The Singapore authorities should immediately halt the planned execution of Syed Suhail Bin Syed Zin this Friday, September 18 for drug trafficking offenses dating back to August 2011.
Singapore’s High Court found Syed guilty of drug trafficking in January 2016 under the country’s draconian Misuse of Drugs Act. Under that law, the court must apply the death penalty for drug offenses involving certain quantities of listed narcotics. While there are some extremely limited exceptions to this offense, none were found to apply to Syed. The Court of Appeal upheld the verdict, without providing a written ruling, in October 2018.
Syed began using heroin in 1999, and spent two extended stints in a drug rehabilitation center trying to recover from his addiction.
On September 10, Syed’s family received a letter notifying them that Syed would be executed at the Changi Prison and encouraging them to make funeral arrangements. His family was only given eight days’ notice of his planned execution. They may only visit Syed for four hours per day, and because many of his close relatives live in Malaysia, they are barred from seeing him due to the Covid-19 pandemic.
In a poignant handwritten letter to a lawyer this week pleading for help, just 72 hours before his scheduled hanging, Syed wrote: "I dream of better days because hope is my only possession." He added: “I love Singapore. Everything I love is here.
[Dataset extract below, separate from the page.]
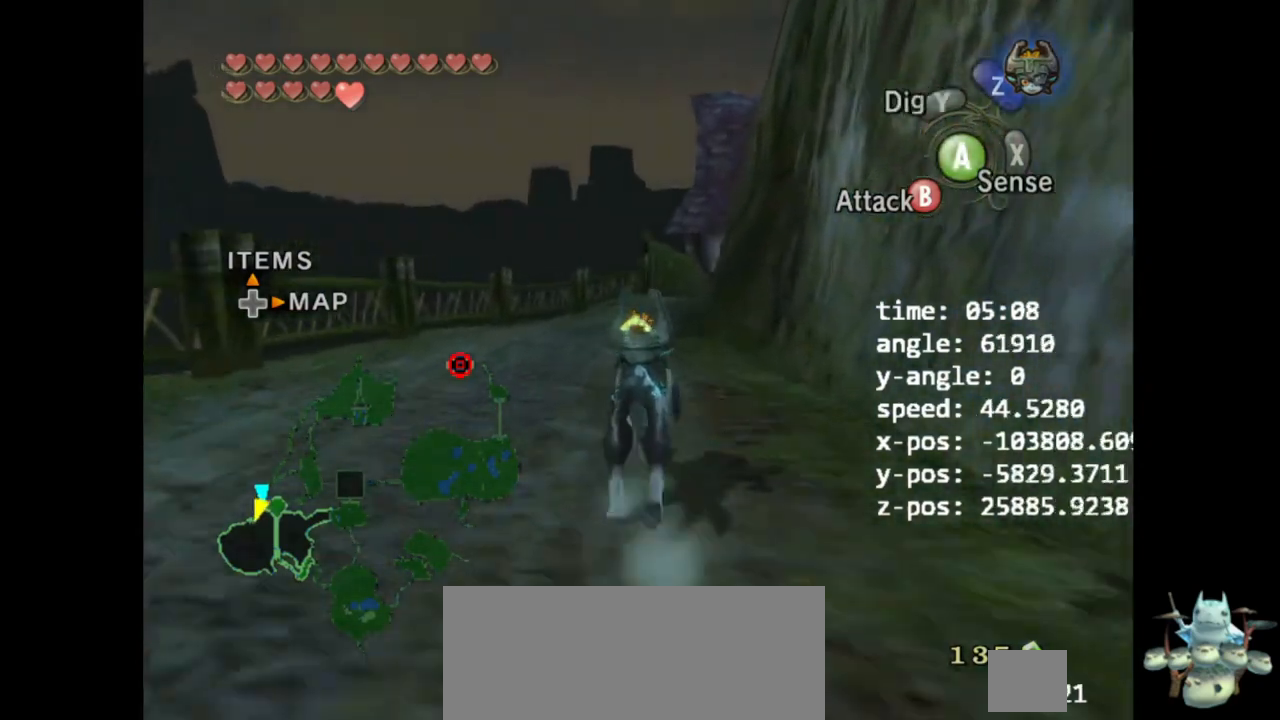
{"buttons": [], "left_stick": "up", "right_stick": "center", "events": []}
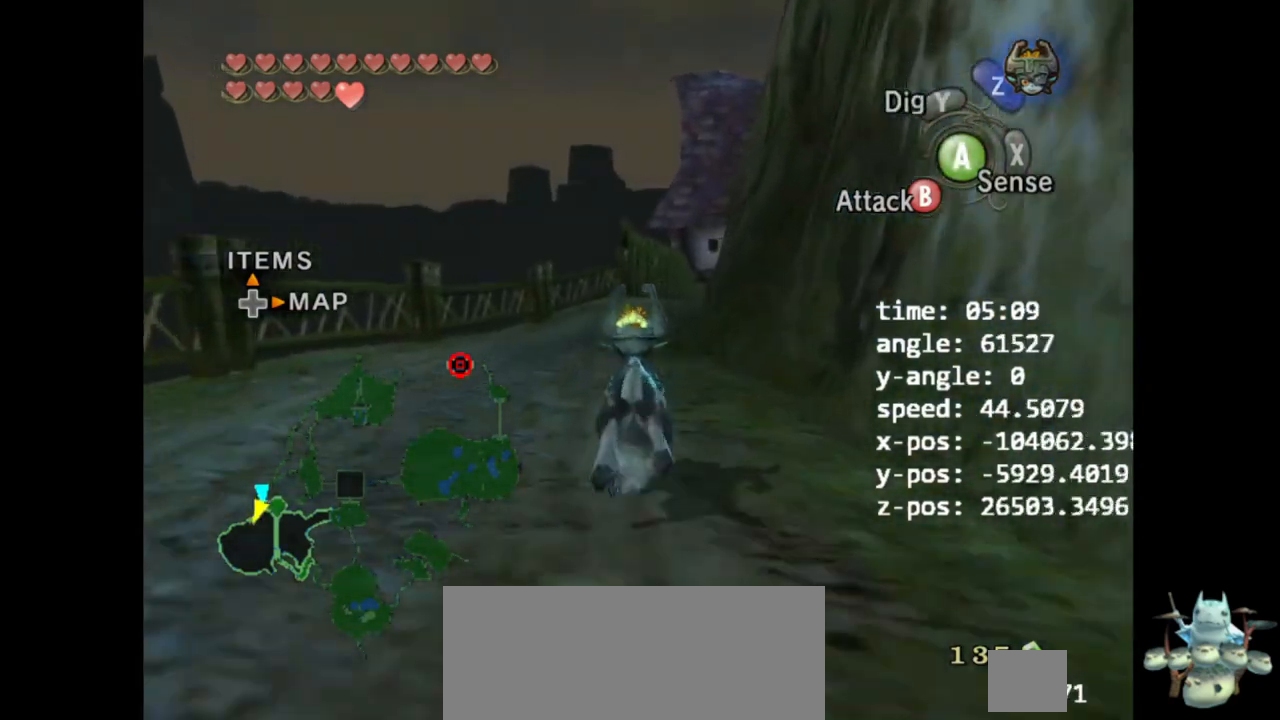
{"buttons": [], "left_stick": "up", "right_stick": "center", "events": []}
Being Singaporean, though, has expedited my execution.”
Human Rights Watch opposes the death penalty in all circumstances because of its inherent cruelty and irreversibility. The use of the death penalty is diminishing globally, particularly in many countries in Asia. In its December 2007 resolution calling for a worldwide moratorium on the death penalty, the United Nations General Assembly stated that “there is no conclusive evidence of the death penalty’s deterrent value and that any miscarriage or failure of justice in the death penalty’s implementation is irreversible and irreparable.” Governments around the world should call on Singapore to impose a moratorium on capital punishment, and join the other 106 countries that have abolished the death penalty.
Ahead of Singapore’s Universal Periodic Review at the UN Human Rights Council in Geneva next year, the Singapore government should end the death penalty and make Syed the first survivor of this new policy. People like Syed belong in rehabilitation centers, not coffins.
Update (September 16, 2020): The quotes from Syed Suhail Bin Syed Zin were added to this article after its initial publication.